- Genre: Drama Comedy Romance
- Written by: Muhammad Younis Butt
- Directed by: Mehreen Jabbar
- Starring: Feroze Khan; Sana Javed;
- Country of origin: Pakistan
- Original language: Urdu

Production
- Producers: Abdullah Kadwani Asad Qureshi
- Running time: 80 minutes
- Production company: 7th Sky Entertainment

Original release
- Network: Geo Entertainment
- Release: 16 June 2018

= Dino Ki Dulhaniya =

Dino Ki Dulhaniya (English: Dino's Bride) is a 2018 Pakistani tele-film directed by Mehreen Jabbar, written by Muhammad Younis Butt and produced by Abdullah Kadwani and Asad Qureshi under the 7th Sky Entertainment banner. The tele-film stars Feroze Khan and Sana Javed in the lead roles. The film was released in June 2018 as part of Geo Entertainment's Eid programming.

== Synopsis ==
When the lazy and careless Dino is fired, he calls his grandmother (Dadi) to claim his deceased parents’ inheritance. Dadi knowing Dino well tells him that he will only get the money once he is married. After being rejected by all his ex-girlfriends, Dino decides to hire an actress called Noor to play his wife while Dadi is visiting. Dadi immediately figures this out and hires Noor herself to teach Dino a lesson.

==Cast==
- Feroze Khan as Daniyal Bari (Dino)
- Sana Javed as Noor Malik
- Ali Ansari as Arham
- Shamim Hilaly as Dino's grandmother
- Jinaan Hussain as Natasha

==Production==
In August 2017, director Mehreen Jabbar revealed to Gulf News that her new project is a tele-film for 7th Sky Entertainment written by the notable humorist Muhammad Younas Butt who is known for Hum Sab Ajeeb Se Hain and political satire show Hum Sab Umeed Se Hain, This tele-film marks the second appearance of the trio of Feroze Khan, Sana Javed and Ali Ansari from the super hit show Khaani.
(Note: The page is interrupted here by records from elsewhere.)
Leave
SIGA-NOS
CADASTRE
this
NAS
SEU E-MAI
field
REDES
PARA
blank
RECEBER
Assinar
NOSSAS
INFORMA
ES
The first promo of the film was released on 7 June 2018 on Geo Entertainment's official YouTube page and the film was released on 16 June 2018.

==Home media and digital release==
The telefilm was released on YouTube by Geo Entertainment YouTube channel in June 2018 while in late 2019 it was made available on Amazon Prime Video.

== Soundtrack ==
The original soundtrack of "Dino Ki Dulhaniya" is composed by Saad Sultan and sung by Mustahsan Khan.